## EXERCISE
A word-for-word repeat of the records below is what this calls for.

## RECORDED INFORMATION

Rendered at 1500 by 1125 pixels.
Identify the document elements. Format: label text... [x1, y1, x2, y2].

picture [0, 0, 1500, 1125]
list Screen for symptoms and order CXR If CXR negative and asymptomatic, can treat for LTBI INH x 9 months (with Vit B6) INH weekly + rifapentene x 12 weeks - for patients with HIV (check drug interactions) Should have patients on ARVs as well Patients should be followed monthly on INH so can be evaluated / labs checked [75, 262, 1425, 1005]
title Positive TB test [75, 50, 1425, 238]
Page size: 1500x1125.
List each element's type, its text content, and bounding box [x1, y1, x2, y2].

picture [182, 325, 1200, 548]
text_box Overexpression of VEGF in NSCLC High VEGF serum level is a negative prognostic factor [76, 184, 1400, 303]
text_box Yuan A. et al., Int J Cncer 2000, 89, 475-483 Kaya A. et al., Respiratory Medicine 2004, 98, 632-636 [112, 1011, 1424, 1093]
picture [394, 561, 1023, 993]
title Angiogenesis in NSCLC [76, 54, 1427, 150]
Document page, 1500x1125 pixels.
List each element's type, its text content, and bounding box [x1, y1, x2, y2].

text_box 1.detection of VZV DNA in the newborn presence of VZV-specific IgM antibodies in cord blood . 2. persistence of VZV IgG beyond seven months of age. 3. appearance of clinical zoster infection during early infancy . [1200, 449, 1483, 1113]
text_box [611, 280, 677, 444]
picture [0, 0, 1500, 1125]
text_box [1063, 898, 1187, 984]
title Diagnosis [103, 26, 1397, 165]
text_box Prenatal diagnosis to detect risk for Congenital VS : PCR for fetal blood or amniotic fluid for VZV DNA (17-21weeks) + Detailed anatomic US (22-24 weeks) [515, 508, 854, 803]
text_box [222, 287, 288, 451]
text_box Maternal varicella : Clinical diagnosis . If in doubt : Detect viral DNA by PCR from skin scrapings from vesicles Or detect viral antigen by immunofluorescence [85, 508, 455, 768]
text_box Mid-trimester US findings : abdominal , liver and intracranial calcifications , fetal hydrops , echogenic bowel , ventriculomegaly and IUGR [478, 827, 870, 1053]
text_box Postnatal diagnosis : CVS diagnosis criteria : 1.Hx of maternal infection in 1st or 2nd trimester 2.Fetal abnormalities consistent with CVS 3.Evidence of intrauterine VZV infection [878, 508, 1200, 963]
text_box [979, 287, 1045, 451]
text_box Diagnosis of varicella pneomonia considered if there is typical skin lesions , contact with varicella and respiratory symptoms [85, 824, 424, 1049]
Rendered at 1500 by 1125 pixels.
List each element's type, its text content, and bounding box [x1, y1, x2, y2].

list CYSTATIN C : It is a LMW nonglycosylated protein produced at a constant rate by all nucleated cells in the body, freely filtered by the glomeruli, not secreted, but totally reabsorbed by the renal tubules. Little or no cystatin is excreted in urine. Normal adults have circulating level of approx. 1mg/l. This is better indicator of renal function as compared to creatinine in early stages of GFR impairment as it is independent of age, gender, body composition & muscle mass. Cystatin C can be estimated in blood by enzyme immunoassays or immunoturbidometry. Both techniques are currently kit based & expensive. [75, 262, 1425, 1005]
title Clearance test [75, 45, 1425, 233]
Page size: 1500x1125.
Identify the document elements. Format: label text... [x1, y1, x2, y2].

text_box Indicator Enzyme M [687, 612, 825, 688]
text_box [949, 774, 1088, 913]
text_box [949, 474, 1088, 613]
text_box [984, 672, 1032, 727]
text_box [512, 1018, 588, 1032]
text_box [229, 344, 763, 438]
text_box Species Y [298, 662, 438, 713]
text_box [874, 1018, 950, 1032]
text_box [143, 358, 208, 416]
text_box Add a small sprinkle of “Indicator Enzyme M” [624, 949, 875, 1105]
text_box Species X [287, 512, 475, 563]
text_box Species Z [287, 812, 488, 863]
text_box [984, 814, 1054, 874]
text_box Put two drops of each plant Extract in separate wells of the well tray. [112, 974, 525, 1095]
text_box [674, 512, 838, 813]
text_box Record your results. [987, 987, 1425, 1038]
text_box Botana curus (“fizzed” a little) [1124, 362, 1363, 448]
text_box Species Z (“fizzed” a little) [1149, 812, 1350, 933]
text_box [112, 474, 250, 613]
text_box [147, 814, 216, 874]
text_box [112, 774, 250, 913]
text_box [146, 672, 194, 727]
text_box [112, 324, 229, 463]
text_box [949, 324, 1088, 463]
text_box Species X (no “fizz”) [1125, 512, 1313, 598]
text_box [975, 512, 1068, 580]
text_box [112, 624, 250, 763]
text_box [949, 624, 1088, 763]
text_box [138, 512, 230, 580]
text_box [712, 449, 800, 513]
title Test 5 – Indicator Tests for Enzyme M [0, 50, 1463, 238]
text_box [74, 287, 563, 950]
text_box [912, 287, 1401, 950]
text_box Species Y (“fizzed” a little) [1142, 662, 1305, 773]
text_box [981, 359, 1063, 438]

## OUTPUT OF THE TASK
Rendered at 1500 by 1125 pixels.
Identify the document elements. Format: label text... [x1, y1, x2, y2].

picture [0, 0, 1500, 1125]
list Screen for symptoms and order CXR If CXR negative and asymptomatic, can treat for LTBI INH x 9 months (with Vit B6) INH weekly + rifapentene x 12 weeks - for patients with HIV (check drug interactions) Should have patients on ARVs as well Patients should be followed monthly on INH so can be evaluated / labs checked [75, 262, 1425, 1005]
title Positive TB test [75, 50, 1425, 238]
Page size: 1500x1125.
List each element's type, its text content, and bounding box [x1, y1, x2, y2].

picture [182, 325, 1200, 548]
text_box Overexpression of VEGF in NSCLC High VEGF serum level is a negative prognostic factor [76, 184, 1400, 303]
text_box Yuan A. et al., Int J Cncer 2000, 89, 475-483 Kaya A. et al., Respiratory Medicine 2004, 98, 632-636 [112, 1011, 1424, 1093]
picture [394, 561, 1023, 993]
title Angiogenesis in NSCLC [76, 54, 1427, 150]
Document page, 1500x1125 pixels.
List each element's type, its text content, and bounding box [x1, y1, x2, y2].

text_box 1.detection of VZV DNA in the newborn presence of VZV-specific IgM antibodies in cord blood . 2. persistence of VZV IgG beyond seven months of age. 3. appearance of clinical zoster infection during early infancy . [1200, 449, 1483, 1113]
text_box [611, 280, 677, 444]
picture [0, 0, 1500, 1125]
text_box [1063, 898, 1187, 984]
title Diagnosis [103, 26, 1397, 165]
text_box Prenatal diagnosis to detect risk for Congenital VS : PCR for fetal blood or amniotic fluid for VZV DNA (17-21weeks) + Detailed anatomic US (22-24 weeks) [515, 508, 854, 803]
text_box [222, 287, 288, 451]
text_box Maternal varicella : Clinical diagnosis . If in doubt : Detect viral DNA by PCR from skin scrapings from vesicles Or detect viral antigen by immunofluorescence [85, 508, 455, 768]
text_box Mid-trimester US findings : abdominal , liver and intracranial calcifications , fetal hydrops , echogenic bowel , ventriculomegaly and IUGR [478, 827, 870, 1053]
text_box Postnatal diagnosis : CVS diagnosis criteria : 1.Hx of maternal infection in 1st or 2nd trimester 2.Fetal abnormalities consistent with CVS 3.Evidence of intrauterine VZV infection [878, 508, 1200, 963]
text_box [979, 287, 1045, 451]
text_box Diagnosis of varicella pneomonia considered if there is typical skin lesions , contact with varicella and respiratory symptoms [85, 824, 424, 1049]
Rendered at 1500 by 1125 pixels.
List each element's type, its text content, and bounding box [x1, y1, x2, y2].

list CYSTATIN C : It is a LMW nonglycosylated protein produced at a constant rate by all nucleated cells in the body, freely filtered by the glomeruli, not secreted, but totally reabsorbed by the renal tubules. Little or no cystatin is excreted in urine. Normal adults have circulating level of approx. 1mg/l. This is better indicator of renal function as compared to creatinine in early stages of GFR impairment as it is independent of age, gender, body composition & muscle mass. Cystatin C can be estimated in blood by enzyme immunoassays or immunoturbidometry. Both techniques are currently kit based & expensive. [75, 262, 1425, 1005]
title Clearance test [75, 45, 1425, 233]
Page size: 1500x1125.
Identify the document elements. Format: label text... [x1, y1, x2, y2].

text_box Indicator Enzyme M [687, 612, 825, 688]
text_box [949, 774, 1088, 913]
text_box [949, 474, 1088, 613]
text_box [984, 672, 1032, 727]
text_box [512, 1018, 588, 1032]
text_box [229, 344, 763, 438]
text_box Species Y [298, 662, 438, 713]
text_box [874, 1018, 950, 1032]
text_box [143, 358, 208, 416]
text_box Add a small sprinkle of “Indicator Enzyme M” [624, 949, 875, 1105]
text_box Species X [287, 512, 475, 563]
text_box Species Z [287, 812, 488, 863]
text_box [984, 814, 1054, 874]
text_box Put two drops of each plant Extract in separate wells of the well tray. [112, 974, 525, 1095]
text_box [674, 512, 838, 813]
text_box Record your results. [987, 987, 1425, 1038]
text_box Botana curus (“fizzed” a little) [1124, 362, 1363, 448]
text_box Species Z (“fizzed” a little) [1149, 812, 1350, 933]
text_box [112, 474, 250, 613]
text_box [147, 814, 216, 874]
text_box [112, 774, 250, 913]
text_box [146, 672, 194, 727]
text_box [112, 324, 229, 463]
text_box [949, 324, 1088, 463]
text_box Species X (no “fizz”) [1125, 512, 1313, 598]
text_box [975, 512, 1068, 580]
text_box [112, 624, 250, 763]
text_box [949, 624, 1088, 763]
text_box [138, 512, 230, 580]
text_box [712, 449, 800, 513]
title Test 5 – Indicator Tests for Enzyme M [0, 50, 1463, 238]
text_box [74, 287, 563, 950]
text_box [912, 287, 1401, 950]
text_box Species Y (“fizzed” a little) [1142, 662, 1305, 773]
text_box [981, 359, 1063, 438]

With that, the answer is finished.